As I said before - it all depends on what you are filtering. In my experience, you do not find a given percentage of the holes blocked. I suppose if you were filtering lead pellets they might sit at the bottom of the basket leaving the upper X% of holes fully open. But generally what happens is that the flow through the basket spreads the filtered material fairly evenly over the entire surface of the basket. This means that 100% of the holes are partially blocked and the pressure drop is no longer caused by the flow through the basket holes but by the flow through the layer of filtered material that has built up inside the basket. As this layer becomes thicker, and more compressed because of the increasing pressure drop across it, the pressure drop through the filter as a whole (not hole) increases.

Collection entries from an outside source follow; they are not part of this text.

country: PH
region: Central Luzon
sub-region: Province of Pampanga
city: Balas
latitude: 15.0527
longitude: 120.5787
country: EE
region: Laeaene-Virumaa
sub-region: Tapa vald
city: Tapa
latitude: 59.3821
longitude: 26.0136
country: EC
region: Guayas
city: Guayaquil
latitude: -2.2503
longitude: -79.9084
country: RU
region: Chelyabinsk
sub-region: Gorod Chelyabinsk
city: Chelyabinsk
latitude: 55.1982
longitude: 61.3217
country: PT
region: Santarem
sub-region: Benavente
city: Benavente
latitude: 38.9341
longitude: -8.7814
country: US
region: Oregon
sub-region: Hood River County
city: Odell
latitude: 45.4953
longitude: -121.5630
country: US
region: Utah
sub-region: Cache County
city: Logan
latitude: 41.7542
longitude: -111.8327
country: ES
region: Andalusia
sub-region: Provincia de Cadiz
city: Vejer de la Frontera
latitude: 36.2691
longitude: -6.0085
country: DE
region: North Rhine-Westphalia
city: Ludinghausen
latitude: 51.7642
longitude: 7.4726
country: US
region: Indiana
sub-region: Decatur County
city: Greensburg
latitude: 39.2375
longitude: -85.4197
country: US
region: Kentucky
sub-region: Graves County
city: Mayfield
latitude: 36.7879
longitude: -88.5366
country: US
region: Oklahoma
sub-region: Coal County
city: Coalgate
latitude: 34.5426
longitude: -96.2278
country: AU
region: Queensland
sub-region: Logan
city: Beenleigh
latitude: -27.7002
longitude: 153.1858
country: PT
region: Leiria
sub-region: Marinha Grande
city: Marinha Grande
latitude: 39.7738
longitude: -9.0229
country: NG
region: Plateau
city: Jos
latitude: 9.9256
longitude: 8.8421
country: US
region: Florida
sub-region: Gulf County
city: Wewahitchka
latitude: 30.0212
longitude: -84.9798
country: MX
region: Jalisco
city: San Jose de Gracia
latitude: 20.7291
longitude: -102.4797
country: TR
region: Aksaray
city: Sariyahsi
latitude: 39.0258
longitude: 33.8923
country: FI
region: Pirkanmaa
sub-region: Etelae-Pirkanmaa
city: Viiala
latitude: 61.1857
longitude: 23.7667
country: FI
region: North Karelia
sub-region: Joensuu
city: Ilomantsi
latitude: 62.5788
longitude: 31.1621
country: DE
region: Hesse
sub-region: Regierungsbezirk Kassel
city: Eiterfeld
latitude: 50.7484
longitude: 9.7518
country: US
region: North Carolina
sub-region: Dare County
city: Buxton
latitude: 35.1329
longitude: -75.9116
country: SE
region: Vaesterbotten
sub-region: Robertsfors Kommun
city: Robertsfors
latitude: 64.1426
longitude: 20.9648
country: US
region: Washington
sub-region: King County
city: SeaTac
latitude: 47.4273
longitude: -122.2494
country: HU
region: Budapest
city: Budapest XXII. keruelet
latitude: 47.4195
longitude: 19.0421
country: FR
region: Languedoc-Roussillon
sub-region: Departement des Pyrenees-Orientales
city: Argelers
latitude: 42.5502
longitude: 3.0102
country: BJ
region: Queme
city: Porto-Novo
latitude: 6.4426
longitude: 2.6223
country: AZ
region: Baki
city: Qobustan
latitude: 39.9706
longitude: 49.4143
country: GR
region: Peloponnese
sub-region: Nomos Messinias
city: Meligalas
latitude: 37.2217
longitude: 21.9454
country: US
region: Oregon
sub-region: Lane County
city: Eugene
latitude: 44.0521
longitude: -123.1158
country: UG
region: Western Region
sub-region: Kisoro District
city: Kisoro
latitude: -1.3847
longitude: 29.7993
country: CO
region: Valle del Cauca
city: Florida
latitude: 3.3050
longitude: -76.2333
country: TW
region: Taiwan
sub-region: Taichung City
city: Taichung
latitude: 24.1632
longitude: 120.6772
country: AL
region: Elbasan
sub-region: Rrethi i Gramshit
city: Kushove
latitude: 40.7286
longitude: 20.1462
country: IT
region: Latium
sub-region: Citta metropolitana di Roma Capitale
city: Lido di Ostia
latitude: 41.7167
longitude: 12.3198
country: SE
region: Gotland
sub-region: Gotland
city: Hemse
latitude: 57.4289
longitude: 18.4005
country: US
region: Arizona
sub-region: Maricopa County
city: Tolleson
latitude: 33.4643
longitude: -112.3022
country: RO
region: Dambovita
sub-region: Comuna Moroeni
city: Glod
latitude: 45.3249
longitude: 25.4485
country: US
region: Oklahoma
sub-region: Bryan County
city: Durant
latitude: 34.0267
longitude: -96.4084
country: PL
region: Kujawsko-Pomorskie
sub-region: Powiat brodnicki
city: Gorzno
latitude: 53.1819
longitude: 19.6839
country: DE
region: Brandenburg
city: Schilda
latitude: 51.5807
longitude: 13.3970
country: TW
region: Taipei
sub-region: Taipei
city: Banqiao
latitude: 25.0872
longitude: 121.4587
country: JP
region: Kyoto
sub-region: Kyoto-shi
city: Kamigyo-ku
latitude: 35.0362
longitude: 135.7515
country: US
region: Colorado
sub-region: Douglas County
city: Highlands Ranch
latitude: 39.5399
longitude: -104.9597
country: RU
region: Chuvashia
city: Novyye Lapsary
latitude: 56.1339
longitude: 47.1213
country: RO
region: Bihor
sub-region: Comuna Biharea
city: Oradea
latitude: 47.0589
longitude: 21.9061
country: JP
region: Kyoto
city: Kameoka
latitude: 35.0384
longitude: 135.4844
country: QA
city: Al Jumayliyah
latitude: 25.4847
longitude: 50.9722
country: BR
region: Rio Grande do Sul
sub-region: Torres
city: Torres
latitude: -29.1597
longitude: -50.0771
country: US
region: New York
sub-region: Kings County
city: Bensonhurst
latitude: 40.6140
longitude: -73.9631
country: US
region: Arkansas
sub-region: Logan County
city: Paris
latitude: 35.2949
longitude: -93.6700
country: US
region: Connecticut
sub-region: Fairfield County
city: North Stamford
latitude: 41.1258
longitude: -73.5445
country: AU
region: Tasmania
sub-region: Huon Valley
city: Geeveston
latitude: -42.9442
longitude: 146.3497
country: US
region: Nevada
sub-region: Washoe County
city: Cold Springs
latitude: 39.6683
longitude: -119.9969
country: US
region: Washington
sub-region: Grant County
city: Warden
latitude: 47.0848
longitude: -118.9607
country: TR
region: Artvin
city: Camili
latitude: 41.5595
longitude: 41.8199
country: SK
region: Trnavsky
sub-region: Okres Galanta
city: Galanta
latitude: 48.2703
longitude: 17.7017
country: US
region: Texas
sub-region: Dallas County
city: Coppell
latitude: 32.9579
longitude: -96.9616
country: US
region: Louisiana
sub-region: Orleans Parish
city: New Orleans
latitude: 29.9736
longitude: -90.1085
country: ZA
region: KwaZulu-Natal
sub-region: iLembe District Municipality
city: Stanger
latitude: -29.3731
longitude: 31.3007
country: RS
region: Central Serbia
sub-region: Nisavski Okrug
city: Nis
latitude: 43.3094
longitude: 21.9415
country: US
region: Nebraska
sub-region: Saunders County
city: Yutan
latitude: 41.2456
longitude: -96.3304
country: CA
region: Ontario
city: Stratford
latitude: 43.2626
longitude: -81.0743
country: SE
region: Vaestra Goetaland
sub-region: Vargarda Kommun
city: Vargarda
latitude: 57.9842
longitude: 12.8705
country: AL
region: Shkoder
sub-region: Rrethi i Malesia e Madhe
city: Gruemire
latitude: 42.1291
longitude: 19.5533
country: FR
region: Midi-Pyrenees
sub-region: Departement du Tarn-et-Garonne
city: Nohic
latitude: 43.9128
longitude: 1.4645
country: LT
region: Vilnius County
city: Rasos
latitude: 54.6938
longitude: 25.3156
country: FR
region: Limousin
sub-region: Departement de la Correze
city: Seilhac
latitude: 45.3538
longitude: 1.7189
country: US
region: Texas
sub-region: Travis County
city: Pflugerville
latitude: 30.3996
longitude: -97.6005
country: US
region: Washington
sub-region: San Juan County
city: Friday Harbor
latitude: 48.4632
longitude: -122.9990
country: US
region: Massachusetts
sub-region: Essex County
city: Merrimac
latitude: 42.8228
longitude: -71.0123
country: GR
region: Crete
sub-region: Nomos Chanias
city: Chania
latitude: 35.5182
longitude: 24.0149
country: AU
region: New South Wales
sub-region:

Katmar Software - Uconeer 3.0

http://katmarsoftware.com

"An undefined problem has an infinite number of solutions"

 

[Spoonful]

Hi ione,

Let's call

Ai= inlet area
As= total open area on screen
Ass = total screen surface area
hence
Ai x 500% = As
Ass x 40% = As
hence
Ass = Ai x (500%/40%) = Ai x 1250%
yield,
total screen area/ inlet area = 1250%
hence, speed at total screen area is 2/12.5 = 0.16m/s

Please correct me if anywhere I made a mistake.

 

[Spoonful]

Hi Katmar,

I got your point, that the dirty/blocked pressure drop are mainly due to fouling on screen, as an approximation, I treat these as reducing of individual hole size, hence reduced screen total open area. Thats where I got the % of blocked come from. Any comment or advise on the approximation?